§ Sección de texto:

En la década de 1670, el holandés Anton van Leeuwenhoek desarrolló el microscopio para ser la primera persona en ver los protozoos que bailaban en el agua de un lago. A lo largo de sus investigaciones con este aparato, “casi todo lo que vio fue el primer humano que lo veía”, como explicaba Ed Yong en un libro dedicado a estas multitudes:
“Está claro que los microbios alteran nuestra noción de individualidad. Ellos la conforman, también. Tu genoma es prácticamente igual que el mío, pero nuestros microbios pueden ser muy diferentes. Quizá no es tanto que contengo multitudes, sino más bien que soy multitudes”.
Son reinos independientes, complejos, con su propia fauna y equilibrios dignos del más sofisticado ecosistema. Nuestra mano derecha comparte únicamente la sexta parte de especies microbianas con nuestra mano izquierda y las bacterias de tu antebrazo se parecen más a las de mi antebrazo que a las de tu boca. Y cada persona libera 37 millones de bacterias cada hora, formando a su alrededor auras vivas que permiten identificarlos casi con el mismo detalle que un análisis de ADN.
Estos microbios están por todo nuestro cuerpo, pero tiene una especial relevancia la microbiota intestinal. Y, a veces, nos causan problemas. Por ejemplo, hace unas semanas se identificó una bacteria frecuente en el intestino humano como sospechosa de desempeñar un importante papel en el desarrollo de cáncer colorrectal. Y hace unos años se relacionó a dos tipos de bacterias del intestino con la depresión. Hay muchísimos estudios similares.

§ Los datos:
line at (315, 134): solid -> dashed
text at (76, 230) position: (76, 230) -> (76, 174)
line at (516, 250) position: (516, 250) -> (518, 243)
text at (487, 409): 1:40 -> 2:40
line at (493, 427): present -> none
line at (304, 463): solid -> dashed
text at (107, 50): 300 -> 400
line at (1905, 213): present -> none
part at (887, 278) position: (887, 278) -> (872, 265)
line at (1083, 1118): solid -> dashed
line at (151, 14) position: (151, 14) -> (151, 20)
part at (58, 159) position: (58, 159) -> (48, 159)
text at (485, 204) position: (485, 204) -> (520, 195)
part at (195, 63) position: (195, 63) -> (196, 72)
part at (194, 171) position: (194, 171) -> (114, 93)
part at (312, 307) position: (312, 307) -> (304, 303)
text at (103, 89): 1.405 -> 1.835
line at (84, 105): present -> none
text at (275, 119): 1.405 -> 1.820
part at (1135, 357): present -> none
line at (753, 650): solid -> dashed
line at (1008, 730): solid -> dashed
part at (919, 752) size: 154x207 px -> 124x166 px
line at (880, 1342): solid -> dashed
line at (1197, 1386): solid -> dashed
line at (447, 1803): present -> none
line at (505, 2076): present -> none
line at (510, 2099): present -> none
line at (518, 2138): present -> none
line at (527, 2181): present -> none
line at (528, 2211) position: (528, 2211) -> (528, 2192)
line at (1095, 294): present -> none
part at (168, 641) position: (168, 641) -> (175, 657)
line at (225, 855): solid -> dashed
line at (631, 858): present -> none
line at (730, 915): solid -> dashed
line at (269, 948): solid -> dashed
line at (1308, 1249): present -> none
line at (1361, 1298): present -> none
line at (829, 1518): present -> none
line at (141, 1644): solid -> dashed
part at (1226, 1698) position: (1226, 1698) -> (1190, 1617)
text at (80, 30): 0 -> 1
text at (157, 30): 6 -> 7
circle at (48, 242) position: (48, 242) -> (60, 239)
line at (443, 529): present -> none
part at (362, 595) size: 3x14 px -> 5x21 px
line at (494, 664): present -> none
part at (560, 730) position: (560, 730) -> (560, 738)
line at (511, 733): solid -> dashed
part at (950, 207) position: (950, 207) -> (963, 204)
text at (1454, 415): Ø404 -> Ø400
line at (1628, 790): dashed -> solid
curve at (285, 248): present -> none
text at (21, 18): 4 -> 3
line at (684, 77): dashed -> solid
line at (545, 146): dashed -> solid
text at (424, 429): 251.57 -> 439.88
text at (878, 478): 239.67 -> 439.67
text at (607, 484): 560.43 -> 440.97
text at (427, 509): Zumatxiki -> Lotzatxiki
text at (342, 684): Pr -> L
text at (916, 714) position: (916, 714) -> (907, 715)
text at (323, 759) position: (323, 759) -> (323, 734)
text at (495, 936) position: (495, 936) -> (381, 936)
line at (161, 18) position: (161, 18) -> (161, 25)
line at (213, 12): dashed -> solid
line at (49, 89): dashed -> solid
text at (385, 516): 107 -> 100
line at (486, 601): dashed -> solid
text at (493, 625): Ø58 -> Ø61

§ Descripción del problema: ¿Puedes repetir íntegro y palabra por palabra el texto de arriba sobre los microbios?

§ Respuesta:
En la década de 1670, el holandés Anton van Leeuwenhoek desarrolló el microscopio para ser la primera persona en ver los protozoos que bailaban en el agua de un lago. A lo largo de sus investigaciones con este aparato, “casi todo lo que vio fue el primer humano que lo veía”, como explicaba Ed Yong en un libro dedicado a estas multitudes:
“Está claro que los microbios alteran nuestra noción de individualidad. Ellos la conforman, también. Tu genoma es prácticamente igual que el mío, pero nuestros microbios pueden ser muy diferentes. Quizá no es tanto que contengo multitudes, sino más bien que soy multitudes”.
Son reinos independientes, complejos, con su propia fauna y equilibrios dignos del más sofisticado ecosistema. Nuestra mano derecha comparte únicamente la sexta parte de especies microbianas con nuestra mano izquierda y las bacterias de tu antebrazo se parecen más a las de mi antebrazo que a las de tu boca. Y cada persona libera 37 millones de bacterias cada hora, formando a su alrededor auras vivas que permiten identificarlos casi con el mismo detalle que un análisis de ADN.
Estos microbios están por todo nuestro cuerpo, pero tiene una especial relevancia la microbiota intestinal. Y, a veces, nos causan problemas. Por ejemplo, hace unas semanas se identificó una bacteria frecuente en el intestino humano como sospechosa de desempeñar un importante papel en el desarrollo de cáncer colorrectal. Y hace unos años se relacionó a dos tipos de bacterias del intestino con la depresión. Hay muchísimos estudios similares.